The 2021 patch deals signed by three of the four most valuable teams got the attention of Lustgarten. “While we have a current patch partner (Squarespace), when that patch comes to market, we believe there’s huge upside there, as the market seems to really move in that space,” he said during MSG’s earnings recap.

Beyond sponsorships, the NBA has just scratched the surface in regards to what it can do outside the U.S. with media rights, merchandise and licensing. “Our clients are bullish on the NBA, and its international business is certainly part of the reason,” said Steve Horowitz, co-founder of specialty investment bank Inner Circle Sports, in a phone interview. “Football, or soccer to us here in the U.S., may be the No. 1 sport around the world, but basketball is nipping at its heels, and the NBA has positioned itself well.” Unlike “football” with its various top-tier competitions, the NBA has a virtual monopoly on all of the best basketball talent in the world.

Fans and sponsors around the world have a major interest in the NBA, and franchise values also benefit from the global pool of potential investors, a phenomenon much more muted when it comes to the NFL or MLB. Forbes identified a record 2,755 people with 10-figure fortunes in its 2021 list of billionaires, but only one-quarter of them are based in the U.S.

“The NBA is the dominant U.S. league in terms of international investor appeal,” sports banker Sal Galatioto said in a phone interview. “People from all over the world want to invest in the NBA, and that’s a huge advantage.”

Expansion Windfall

The addition of two more NBA teams is a matter of when, not if. Commissioner Adam Silver acknowledged as much at Sportico’s NBA event in January, saying it’s “inevitable that at some point [the league] will turn back to expansion. Successful organizations tend to grow over time.” Silver said $2.5 billion was “very low” for an entry fee. The last expansion franchise was Charlotte, which started play in 2004 and cost $300 million.

Seattle and Las Vegas offer the two most obvious destinations for new teams, while Mexico City, Louisville, Vancouver and other cities have been floated as possibilities. Existing owners will push for a pair of hefty fees in exchange for seeing their slice of future shared revenue shrink.

Nothing is imminent on the expansion front, and multiple NBA insiders think a timeline will be tied to the next round of TV contracts. If the league is able to lock in new media deals worth $60-70 billion, then the calculus changes, with entry price into the NBA club jumping from maybe $2.5-3 billion to as much as $4 billion—money that is not shared with the players under the CBA.

TV Landscape

“It is going to be very choppy waters over the next couple of years with the revamping of the RSN model,” said media rights consultant Lee Berke in a phone interview. Networks are locked into long-term deals, but customers dropping cable has crushed their cash flow models. An expiring cable deal used to be nirvana for teams, as they readied for local contracts that often more than doubled. But this year, the Trail Blazers took a paycut in their move to Root Sports, according to one source. The Cavaliers extended their local rights deal at the same level as the prior pact. Flat feels like the new up.

The good news for teams is that the content remains extremely valuable, and they now just need to work out the distribution. Media consultant Desser draws the analogy to how ticketing options have evolved from just general seating to club areas, suites and packaged experiences. Your paper ticket has gone digital and can be sold through a secondary marketplace and these days may have an NFT attached to it. Fans will increasingly have options to consume games that cover streaming, linear TV, gambling and more.

Cushioning the blow on the local level is the anticipation of what the NBA’s next national TV contract could look like, as the current nine-year, $24 billion pact heads toward expiration after the 2024-25 season.

“I think the timing of the NBA media contract is auspicious because there should be more clarity on streaming,” said Desser. “It is a great opportunity that won’t come around for another decade, and there could be some pretty interesting bidding, especially when it comes to these streaming platforms potentially needing another infusion of oxygen.”

The NBA has done a limited amount with streaming to date, but Berke says that provides an opportunity, and he expects them to embrace streaming aggressively under the next round of deals. “There is a very competitive marketplace of well-funded media companies with multi-platform distribution that are looking for a sport that skews young and towards younger tech-savvy fans,” said Berke.

NBA insiders expect the next round of deals to more than double and don’t rule out a 200% bump, after factoring in streaming.
-.-.-
* **Requirement A**:
Reproduce the listing from its start through the line containing "Ebulliently cooled engines", replacing "Mobil Pegasus 801" with "Mobil Pegasus 805" and leaving everything else unchanged.
The NBA article and the listing that comes next were taken from separate sources.
-.-.-
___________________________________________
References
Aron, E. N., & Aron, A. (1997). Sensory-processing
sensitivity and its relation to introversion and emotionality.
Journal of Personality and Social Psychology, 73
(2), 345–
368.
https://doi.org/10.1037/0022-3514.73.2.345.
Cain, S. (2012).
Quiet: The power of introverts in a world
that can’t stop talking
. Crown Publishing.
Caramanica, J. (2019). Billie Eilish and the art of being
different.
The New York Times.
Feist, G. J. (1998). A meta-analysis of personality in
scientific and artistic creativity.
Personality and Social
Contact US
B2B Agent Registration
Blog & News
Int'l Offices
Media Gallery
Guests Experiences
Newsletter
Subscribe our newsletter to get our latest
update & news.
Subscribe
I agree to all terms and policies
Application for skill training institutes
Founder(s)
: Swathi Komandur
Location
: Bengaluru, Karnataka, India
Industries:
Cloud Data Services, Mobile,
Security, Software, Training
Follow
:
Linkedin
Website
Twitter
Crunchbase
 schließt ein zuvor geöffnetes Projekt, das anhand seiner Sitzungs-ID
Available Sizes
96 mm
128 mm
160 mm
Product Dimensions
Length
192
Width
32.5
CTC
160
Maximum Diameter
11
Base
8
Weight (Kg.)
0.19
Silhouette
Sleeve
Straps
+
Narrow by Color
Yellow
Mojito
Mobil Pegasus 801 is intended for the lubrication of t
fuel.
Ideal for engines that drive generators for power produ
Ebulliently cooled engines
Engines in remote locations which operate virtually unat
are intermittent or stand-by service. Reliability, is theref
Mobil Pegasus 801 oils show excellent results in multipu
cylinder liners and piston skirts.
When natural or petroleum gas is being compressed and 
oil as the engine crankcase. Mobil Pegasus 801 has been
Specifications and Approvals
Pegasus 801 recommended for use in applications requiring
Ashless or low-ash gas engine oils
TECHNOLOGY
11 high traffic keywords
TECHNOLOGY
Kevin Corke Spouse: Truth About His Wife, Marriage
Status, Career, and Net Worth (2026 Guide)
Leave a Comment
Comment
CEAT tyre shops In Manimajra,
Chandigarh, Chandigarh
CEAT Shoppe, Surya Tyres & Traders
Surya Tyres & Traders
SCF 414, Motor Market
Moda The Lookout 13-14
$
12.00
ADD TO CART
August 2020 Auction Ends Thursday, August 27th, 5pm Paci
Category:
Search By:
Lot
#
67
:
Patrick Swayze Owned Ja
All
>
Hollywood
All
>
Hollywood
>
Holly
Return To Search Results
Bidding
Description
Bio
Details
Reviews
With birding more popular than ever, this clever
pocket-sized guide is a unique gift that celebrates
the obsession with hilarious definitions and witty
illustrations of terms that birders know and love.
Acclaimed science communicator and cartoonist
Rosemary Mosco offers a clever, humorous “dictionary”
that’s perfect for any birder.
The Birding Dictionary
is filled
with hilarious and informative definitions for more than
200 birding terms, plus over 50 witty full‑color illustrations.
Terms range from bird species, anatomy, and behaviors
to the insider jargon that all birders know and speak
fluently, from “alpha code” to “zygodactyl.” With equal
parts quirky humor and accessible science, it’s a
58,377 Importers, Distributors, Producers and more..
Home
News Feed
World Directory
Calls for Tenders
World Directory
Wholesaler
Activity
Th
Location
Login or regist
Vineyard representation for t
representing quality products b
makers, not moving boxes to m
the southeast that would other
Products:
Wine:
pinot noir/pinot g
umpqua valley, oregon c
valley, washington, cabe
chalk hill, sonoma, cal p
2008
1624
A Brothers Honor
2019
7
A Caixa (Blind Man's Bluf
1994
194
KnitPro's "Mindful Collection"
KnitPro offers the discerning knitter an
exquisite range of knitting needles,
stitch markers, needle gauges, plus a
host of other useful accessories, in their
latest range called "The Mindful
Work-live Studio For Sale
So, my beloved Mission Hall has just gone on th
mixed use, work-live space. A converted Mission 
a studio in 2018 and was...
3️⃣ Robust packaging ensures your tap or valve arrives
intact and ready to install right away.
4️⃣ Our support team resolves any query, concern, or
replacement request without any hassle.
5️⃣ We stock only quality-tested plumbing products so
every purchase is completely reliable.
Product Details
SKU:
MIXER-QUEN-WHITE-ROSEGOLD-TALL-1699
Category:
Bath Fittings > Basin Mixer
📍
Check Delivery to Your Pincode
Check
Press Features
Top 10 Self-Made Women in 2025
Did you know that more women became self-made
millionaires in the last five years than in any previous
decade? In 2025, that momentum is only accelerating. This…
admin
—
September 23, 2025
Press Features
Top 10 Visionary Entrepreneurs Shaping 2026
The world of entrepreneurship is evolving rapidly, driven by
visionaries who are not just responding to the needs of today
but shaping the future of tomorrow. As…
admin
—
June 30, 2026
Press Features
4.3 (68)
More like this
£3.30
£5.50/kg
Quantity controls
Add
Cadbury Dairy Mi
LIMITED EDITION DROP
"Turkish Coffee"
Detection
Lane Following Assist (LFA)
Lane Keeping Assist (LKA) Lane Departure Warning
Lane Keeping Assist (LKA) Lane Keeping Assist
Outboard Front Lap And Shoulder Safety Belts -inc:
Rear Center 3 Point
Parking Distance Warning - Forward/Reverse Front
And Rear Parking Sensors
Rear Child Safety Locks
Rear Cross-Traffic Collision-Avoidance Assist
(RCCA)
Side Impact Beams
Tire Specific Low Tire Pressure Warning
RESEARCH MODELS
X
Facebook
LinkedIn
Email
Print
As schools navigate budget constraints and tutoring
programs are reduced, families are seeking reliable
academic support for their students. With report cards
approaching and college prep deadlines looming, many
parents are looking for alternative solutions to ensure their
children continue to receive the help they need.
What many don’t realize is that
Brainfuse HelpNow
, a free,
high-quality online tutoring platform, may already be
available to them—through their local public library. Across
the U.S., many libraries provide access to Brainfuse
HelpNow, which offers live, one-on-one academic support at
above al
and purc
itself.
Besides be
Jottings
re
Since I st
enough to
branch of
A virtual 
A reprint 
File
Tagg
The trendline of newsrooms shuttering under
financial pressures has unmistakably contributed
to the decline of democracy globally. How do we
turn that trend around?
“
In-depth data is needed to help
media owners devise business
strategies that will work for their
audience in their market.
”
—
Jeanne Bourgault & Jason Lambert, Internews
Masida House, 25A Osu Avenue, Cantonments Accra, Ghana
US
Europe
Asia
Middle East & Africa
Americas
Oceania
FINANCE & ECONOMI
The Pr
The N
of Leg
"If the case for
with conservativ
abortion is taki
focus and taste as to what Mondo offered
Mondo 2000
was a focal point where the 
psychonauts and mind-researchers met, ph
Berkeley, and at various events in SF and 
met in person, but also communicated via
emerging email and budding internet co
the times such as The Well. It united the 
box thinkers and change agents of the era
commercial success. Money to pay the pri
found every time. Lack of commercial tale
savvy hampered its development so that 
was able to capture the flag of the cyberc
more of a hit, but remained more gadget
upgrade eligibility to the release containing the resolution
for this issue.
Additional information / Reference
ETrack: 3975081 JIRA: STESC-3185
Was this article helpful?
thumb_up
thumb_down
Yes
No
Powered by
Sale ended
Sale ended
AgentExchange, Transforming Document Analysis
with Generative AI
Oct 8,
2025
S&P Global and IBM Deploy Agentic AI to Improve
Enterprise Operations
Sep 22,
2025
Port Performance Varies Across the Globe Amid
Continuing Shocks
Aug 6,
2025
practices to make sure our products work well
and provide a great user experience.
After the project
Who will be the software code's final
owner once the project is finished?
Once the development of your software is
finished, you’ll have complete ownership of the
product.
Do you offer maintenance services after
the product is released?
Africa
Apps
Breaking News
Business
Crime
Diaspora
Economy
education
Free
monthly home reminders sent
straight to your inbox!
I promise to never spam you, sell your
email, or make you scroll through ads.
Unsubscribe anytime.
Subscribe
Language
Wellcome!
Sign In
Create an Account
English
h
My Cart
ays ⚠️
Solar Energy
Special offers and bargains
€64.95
-.-.-
* **Requirement B**:
Using the NBA article, answer these:
(i) What did Charlotte's expansion franchise cost?
(ii) How many people with 10-figure fortunes did Forbes identify in its 2021 list of billionaires?
(iii) What are the length and value of the NBA's current national TV pact?

* **Answer A**:
___________________________________________
References
Aron, E. N., & Aron, A. (1997). Sensory-processing
sensitivity and its relation to introversion and emotionality.
Journal of Personality and Social Psychology, 73
(2), 345–
368.
https://doi.org/10.1037/0022-3514.73.2.345.
Cain, S. (2012).
Quiet: The power of introverts in a world
that can’t stop talking
. Crown Publishing.
Caramanica, J. (2019). Billie Eilish and the art of being
different.
The New York Times.
Feist, G. J. (1998). A meta-analysis of personality in
scientific and artistic creativity.
Personality and Social
Contact US
B2B Agent Registration
Blog & News
Int'l Offices
Media Gallery
Guests Experiences
Newsletter
Subscribe our newsletter to get our latest
update & news.
Subscribe
I agree to all terms and policies
Application for skill training institutes
Founder(s)
: Swathi Komandur
Location
: Bengaluru, Karnataka, India
Industries:
Cloud Data Services, Mobile,
Security, Software, Training
Follow
:
Linkedin
Website
Twitter
Crunchbase
 schließt ein zuvor geöffnetes Projekt, das anhand seiner Sitzungs-ID
Available Sizes
96 mm
128 mm
160 mm
Product Dimensions
Length
192
Width
32.5
CTC
160
Maximum Diameter
11
Base
8
Weight (Kg.)
0.19
Silhouette
Sleeve
Straps
+
Narrow by Color
Yellow
Mojito
Mobil Pegasus 805 is intended for the lubrication of t
fuel.
Ideal for engines that drive generators for power produ
Ebulliently cooled engines

* **Answer B**:
(i) $300 million
(ii) 2,755
(iii) Nine years and $24 billion